(Collected data)
***
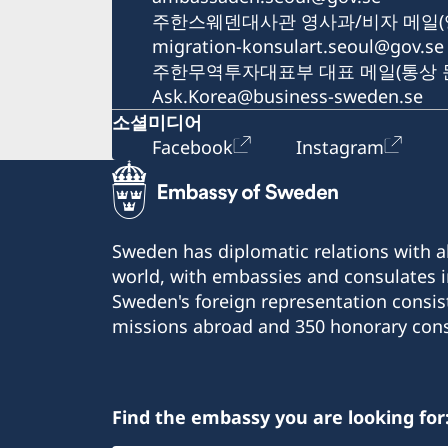
주한스웨덴대사관 영사과/비자 메일(
migration-konsulart.seoul@gov.se
주한무역투자대표부 대표 메일(통상 
Ask.Korea@business-sweden.se
소셜미디어
Facebook
Instagram
Sweden has diplomatic relations with al
world, with embassies and consulates i
Sweden's foreign representation consis
missions abroad and 350 honorary cons
Find the embassy you are looking for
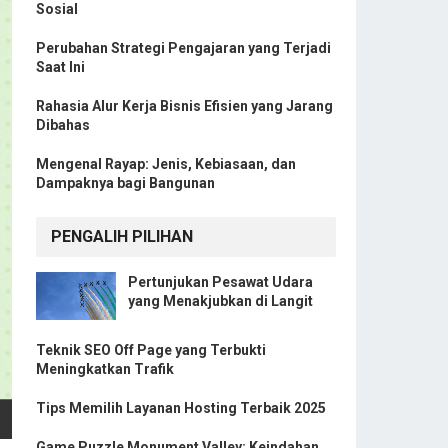
Sosial
Perubahan Strategi Pengajaran yang Terjadi
Saat Ini
Rahasia Alur Kerja Bisnis Efisien yang Jarang
Dibahas
Mengenal Rayap: Jenis, Kebiasaan, dan
Dampaknya bagi Bangunan
PENGALIH PILIHAN
Pertunjukan Pesawat Udara
yang Menakjubkan di Langit
Teknik SEO Off Page yang Terbukti
Meningkatkan Trafik
Tips Memilih Layanan Hosting Terbaik 2025
Game Puzzle Monument Valley: Keindahan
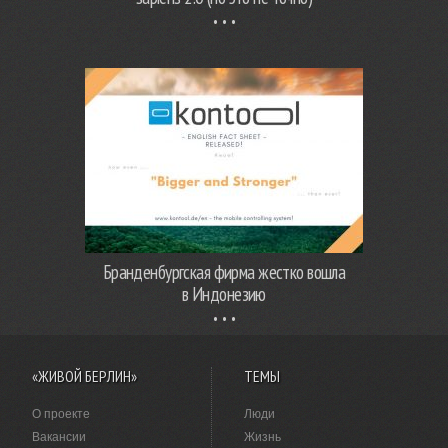
Бранденбургская фирма жестко вошла
в Индонезию
«ЖИВОЙ БЕРЛИН»
ТЕМЫ
О проекте
Люди
Вакансии
Жизнь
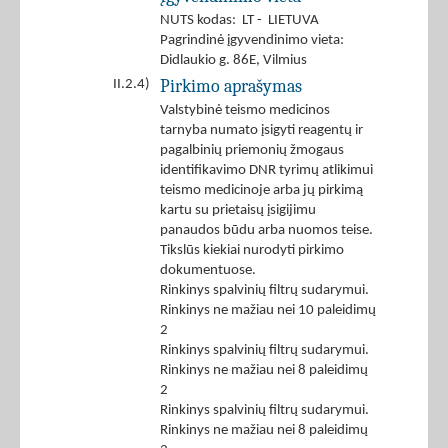
NUTS kodas: LT - LIETUVA
Pagrindinė įgyvendinimo vieta:
Didlaukio g. 86E, Vilmius
Pirkimo aprašymas
II.2.4)
Valstybinė teismo medicinos
tarnyba numato įsigyti reagentų ir
pagalbinių priemonių žmogaus
identifikavimo DNR tyrimų atlikimui
teismo medicinoje arba jų pirkimą
kartu su prietaisų įsigijimu
panaudos būdu arba nuomos teise.
Tikslūs kiekiai nurodyti pirkimo
dokumentuose.
Rinkinys spalvinių filtrų sudarymui.
Rinkinys ne mažiau nei 10 paleidimų
2
Rinkinys spalvinių filtrų sudarymui.
Rinkinys ne mažiau nei 8 paleidimų
2
Rinkinys spalvinių filtrų sudarymui.
Rinkinys ne mažiau nei 8 paleidimų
***
■ WHAT YOU WILL DO ■
Answer with the count alone: how many lines in the data above have "arba" in them?

■ ANSWER SECTION ■
2